Brief A - In the Ormonde Mining results announcement, toward what year is the Barruecopardo Tungsten Project said to be heading into development?
Brief B - Using the Ormonde Mining results announcement, explain what the chairman says puts the company in a position to move forward across its full range of projects.
Brief C - Write a continuation of the Ormonde Mining results announcement, starting after its last sentence.

Reading passage -
● ● ●
Final Results

RNS Number : 1292H
Ormonde Mining PLC
24 May 2011
 

24 May 2011

 

Ormonde Mining plc

("Ormonde" or "the Company")

 

 

Final Results for the year ended 31 December 2010

 

 

DUBLIN & LONDON:  24 May 2011 - Ormonde Mining plc announces its final results for the year ended 31 December 2010.

 

HIGHLIGHTS

 

A year of significant progress across the spectrum of the Company's projects

 

·    Barruecopardo Tungsten Project advanced successfully from the exploration stage into the definitive feasibility study and permitting stages and towards development in 2012.

·    Tungsten price rose rapidly over the period against a background of limited supply.

·    Antofagasta opted to continue to fund further work on the La Zarza Joint Venture.  Additional permits have been applied for and a detailed 2011 works programme agreed.

·    New Joint Venture signed on our gold ground at Salamanca.  Gold-only and gold-tungsten targets have been identified and drilling has commenced.

·    Strengthened and broadened our investor base, adding the support of a number of new institutional investors.

 

Mike Donoghue, Chairman, commented:

 

"2010 proved a year of significant progress, and this has extended into 2011.  The Company is now well placed to advance its flagship Barruecopardo tungsten project at a time that tungsten prices are advancing rapidly.  The Company now looks forward to the mine development and production stages and is positioning itself to be in a position to fund the mine capital once the feasibility study is completed later this year.

 

The extension of its JV with Antofagasta at La Zarza and the reorganisation of our gold exploration ground at Salamanca also ensure that the Company is in a position to move forward across its full range of projects".

 

 

Enquiries to:

 

Ormonde Mining plc

Kerr Anderson, Managing Director  Tel: +353 (0)46 9073623

 

Bankside Consultants

Simon Rothschild / Louise Mason  Tel: +44 (0)20 7367 8888   Mob: +44 (0)7703 167065

 

Davy (Nomad / ESM Adviser)

Fergal Meegan / Roland French  Tel: +353 (0)1 6796363

 

Fairfax I.S. PLC (Joint Broker)

Ewan Leggat / Katy Birkin  Tel: +44 (0)207 598 5368

 



CHAIRMAN'S REVIEW

 

During 2010 considerable progress was achieved by Ormonde across a broad front: very significant advances were made towards our primary objective of becoming a major tungsten producer and generating cash flow from our flagship Barruecopardo Tungsten Project in Salamanca Province, Spain. This project has now advanced successfully from the exploration stage into the definitive feasibility study and permitting stages.
● ● ●
Input data -
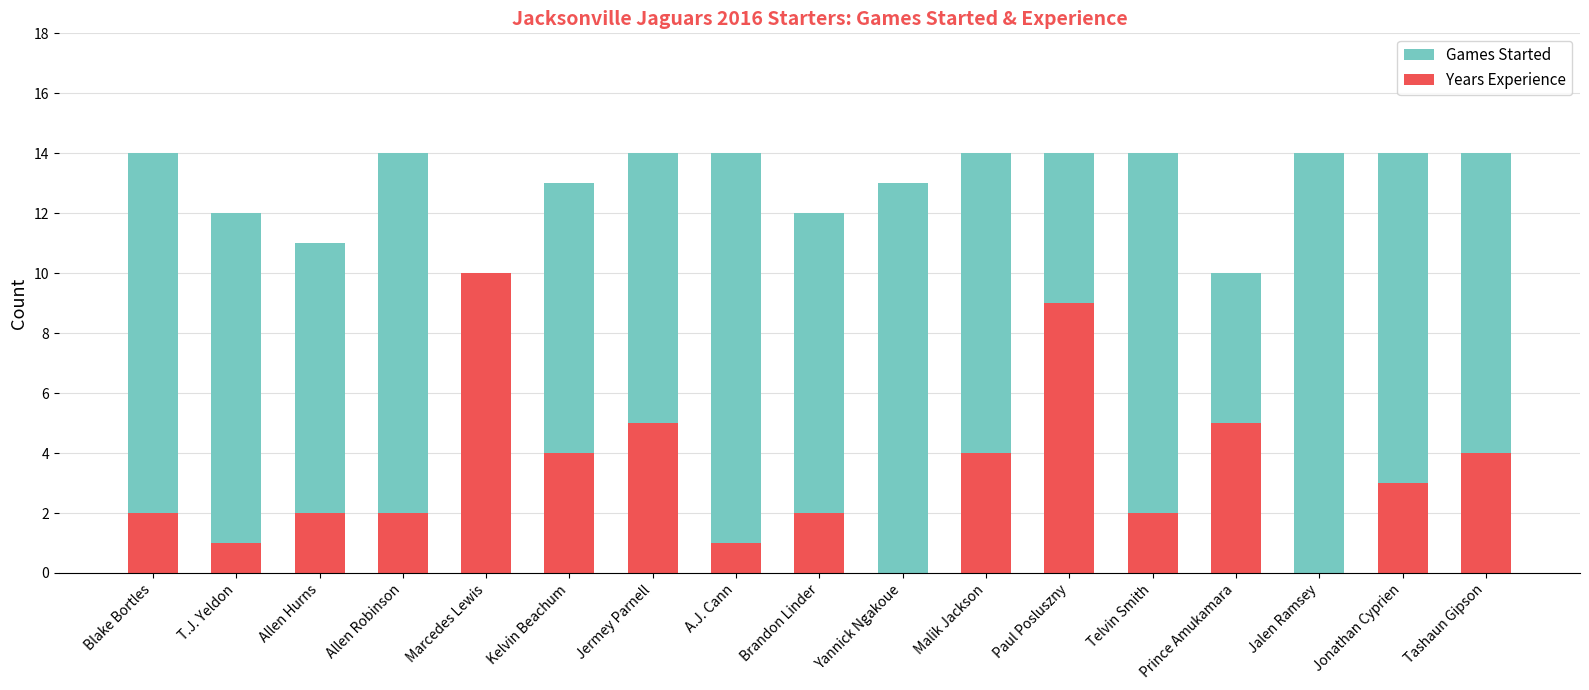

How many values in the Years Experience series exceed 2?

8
● ● ●
Result A - 2012.

Result B - The chairman points to the extension of the joint venture with Antofagasta at La Zarza and the reorganization of the company's gold exploration ground at Salamanca. These come in addition to the company being well placed to advance its flagship Barruecopardo tungsten project.

Result C -
In addition, our joint venture with the major Chilean copper producer, Antofagasta Plc, was extended into a second year, with applications lodged for new ground adjoining our La Zarza Copper-Gold Project in Huelva Province.  Further north, Ormonde's gold ground in Salamanca and Zamora Provinces was independently re-assessed, leading to a renewed exploration effort, through both direct funding by the Company and independent funding via a new joint venture. 

 

This operational background should be set against advances on the corporate and market front, essential to ensure that funding for the development of a mine at Barruecopardo is available in 2012.  We are pleased with progress on the investor relations front and on the broadening of our institutional investor base, with support from both existing and new major institutional funds for our 2010/11 fund raisings.  Progress in our on-going contact with downstream participants in the tungsten industry has also been very satisfactory, if necessarily unpublicised. We have deepened and extended our contacts within the industry, but to date, we have deliberately avoided concluding any investment or off-take opportunities.  We see this as an essential component of the mine capital funding stage, to be finalised after completion of the feasibility study, as the project becomes de-risked and the rising tungsten price establishes a new base.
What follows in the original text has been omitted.